Action item -> All lines in the records that carry the string "temperature" are to be shown.

** Data extract follows **

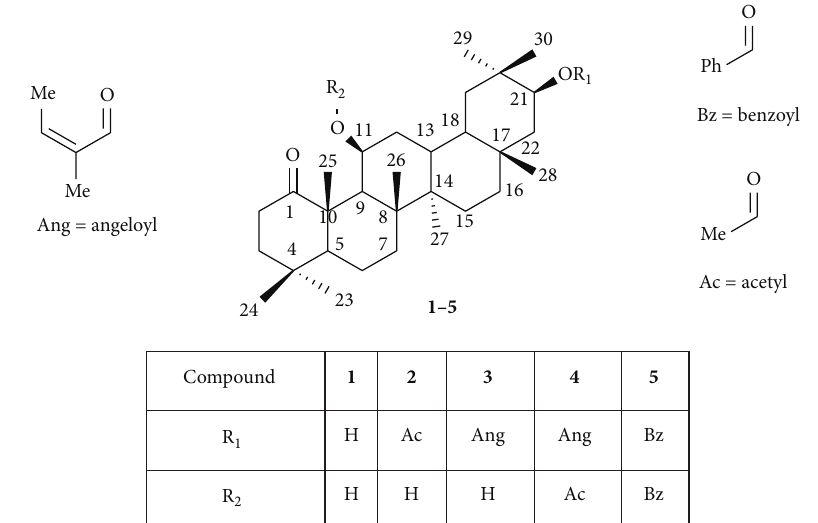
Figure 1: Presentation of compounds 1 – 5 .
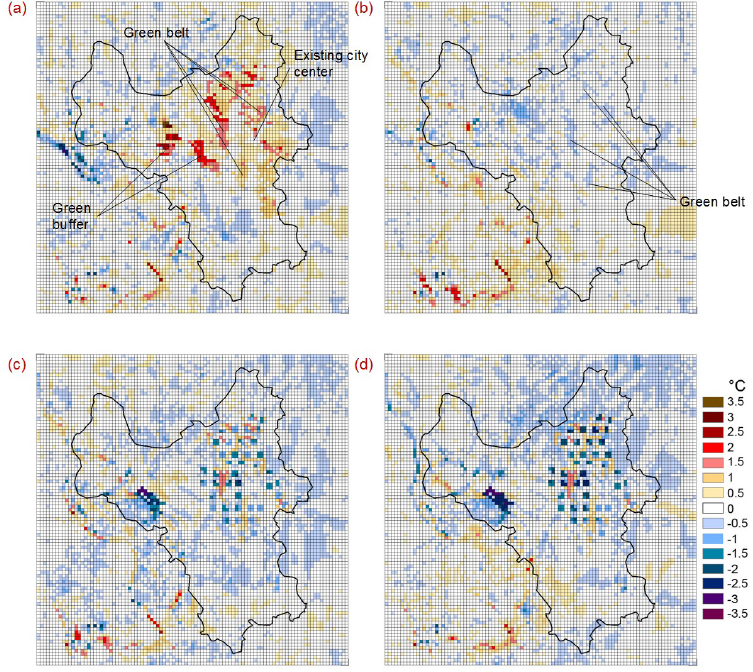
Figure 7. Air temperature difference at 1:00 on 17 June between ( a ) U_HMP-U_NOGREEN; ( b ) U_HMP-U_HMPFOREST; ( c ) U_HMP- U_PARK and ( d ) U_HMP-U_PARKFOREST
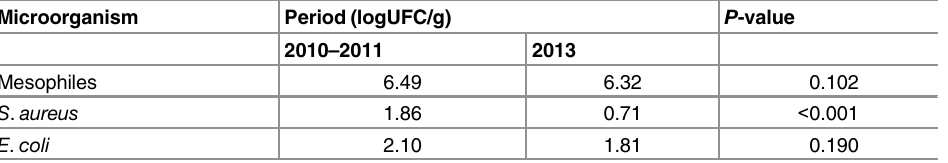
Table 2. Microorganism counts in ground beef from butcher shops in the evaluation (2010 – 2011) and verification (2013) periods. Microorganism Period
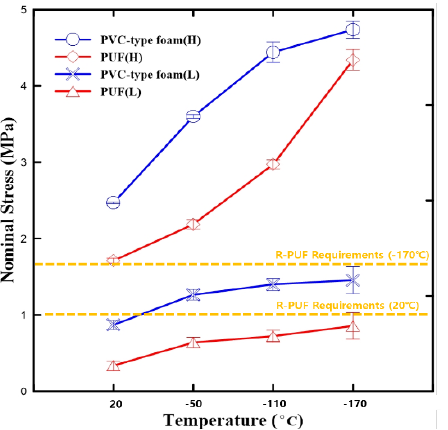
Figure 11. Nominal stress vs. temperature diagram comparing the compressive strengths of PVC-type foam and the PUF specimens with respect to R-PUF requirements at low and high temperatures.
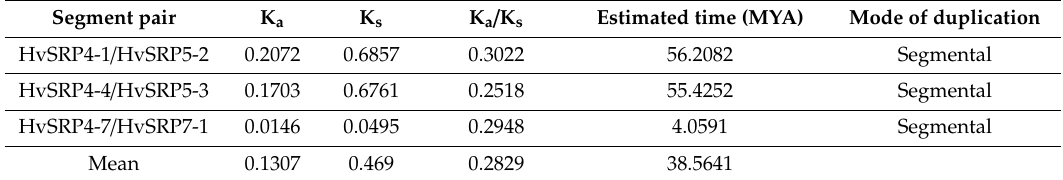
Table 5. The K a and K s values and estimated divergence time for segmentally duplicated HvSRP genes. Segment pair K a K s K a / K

** End of Data extract **
** Data extract follows **

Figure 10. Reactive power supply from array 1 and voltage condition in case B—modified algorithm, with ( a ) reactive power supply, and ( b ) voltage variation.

** End of Data extract **
** Data extract follows **

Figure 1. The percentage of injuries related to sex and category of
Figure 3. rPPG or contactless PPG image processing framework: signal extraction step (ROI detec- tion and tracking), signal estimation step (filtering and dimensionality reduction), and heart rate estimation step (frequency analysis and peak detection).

** End of Data extract **

Reply to the exercise ->
Figure 7. Air temperature difference at 1:00 on 17 June between ( a ) U_HMP-U_NOGREEN; ( b ) U_HMP-U_HMPFOREST; ( c ) U_HMP- U_PARK and ( d ) U_HMP-U_PARKFOREST
Figure 11. Nominal stress vs. temperature diagram comparing the compressive strengths of PVC-type foam and the PUF specimens with respect to R-PUF requirements at low and high temperatures.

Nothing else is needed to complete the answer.